International Acceptance

Increasing recognition of the psychoanalytic movement made possible the formation in 1910 of a worldwide organization called the International Psychoanalytic
Association. As the movement spread, gaining new adherents through Europe and the United States, Freud was troubled by the dissension that arose among members
of his original circle. Most disturbing were the defections from the group of Adler and Jung, each of whom developed a different theoretical basis for disagreement with
Freud's emphasis on the sexual origin of neurosis.

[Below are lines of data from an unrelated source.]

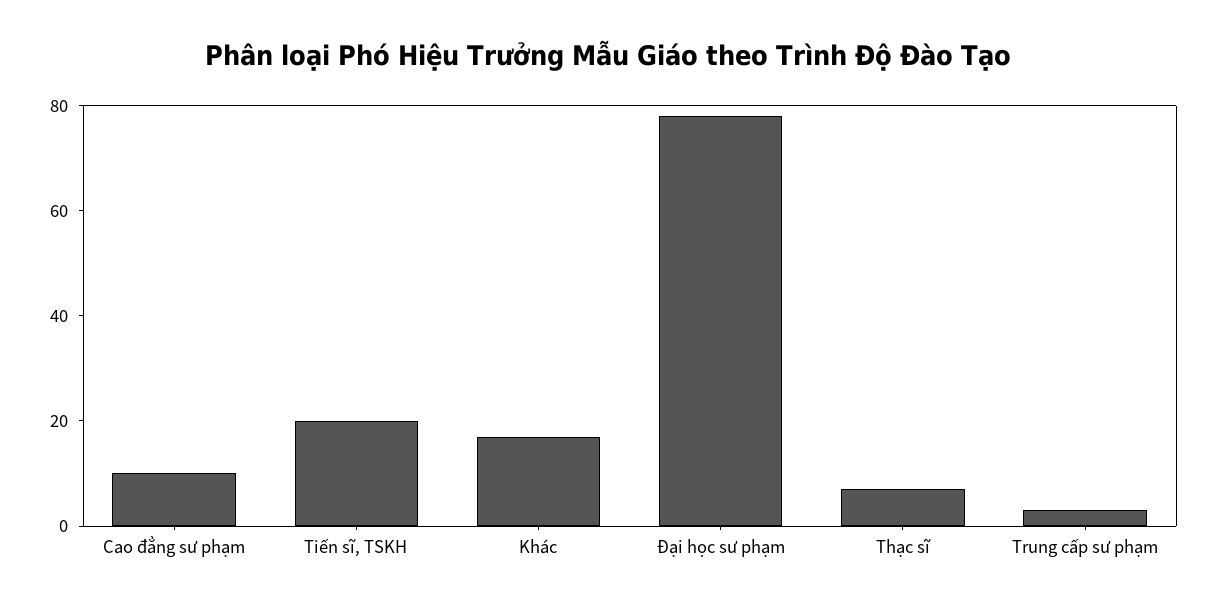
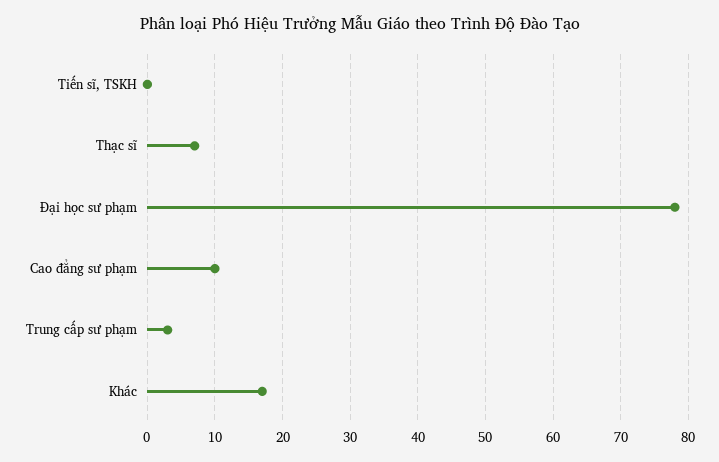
Tiến sĩ, TSKH: 20 -> 0

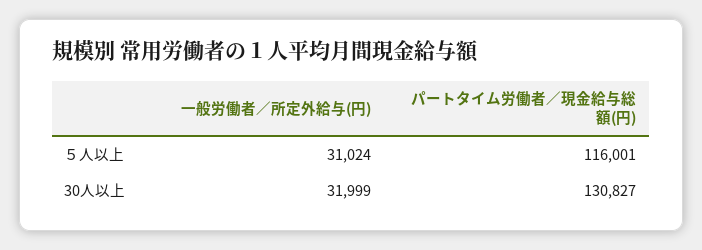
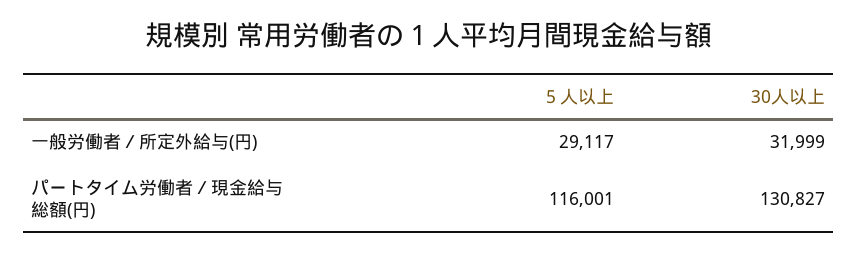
一般労働者／所定外給与(円), ５人以上: 31024 -> 29117

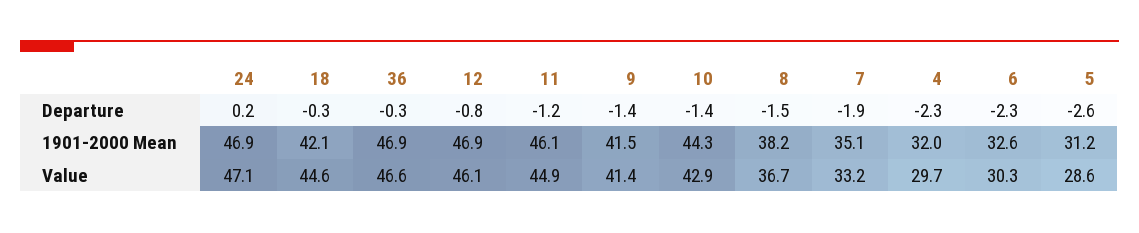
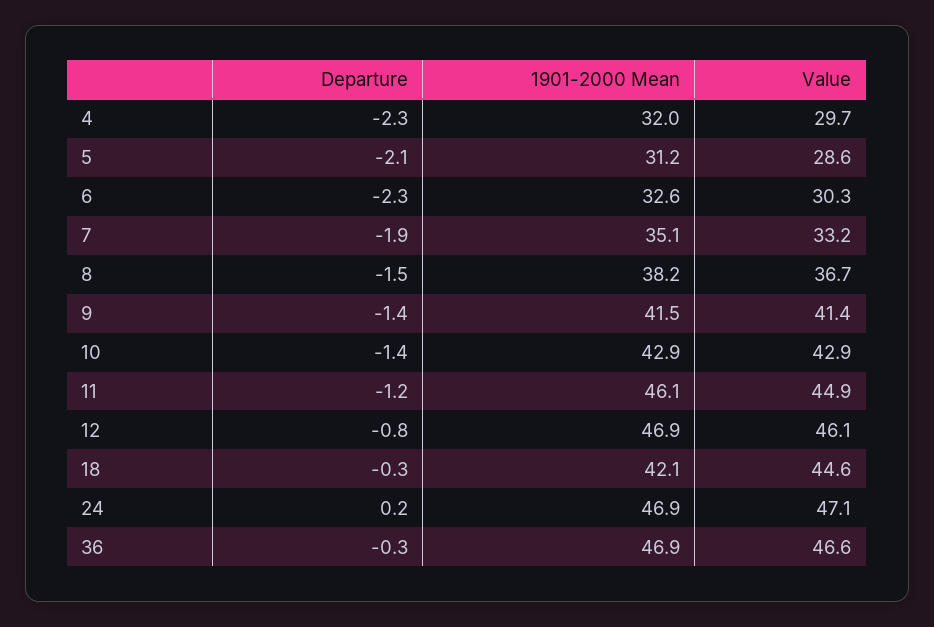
5, Departure: -2.6 -> -2.1
10, 1901-2000 Mean: 44.3 -> 42.9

Freud met these setbacks by developing further his basic concepts and by elaborating his own views in many
publications and lectures.
After the onset of World War I (1914-1918) Freud devoted little time to clinical observation and concentrated on the application of his theories to the interpretation of
religion, mythology, art, and literature. Among his later writings are Totem and Taboo (1913), Ego and the Id (1923), New Introductory Lectures on Psychoanalysis
(1933), and Moses and Monotheism (1939).
Freud created an entirely new approach to the understanding of human personality by his demonstration of the existence and force of the unconscious. In addition, he
founded a new medical discipline and formulated basic therapeutic procedures that in modified form are still applied in the treatment of neuroses and psychoses.
Although never accorded full recognition during his lifetime, Freud is generally acknowledged as one of the great creative minds of modern times. His daughter Anna
Freud also became a well-known psychoanalyst.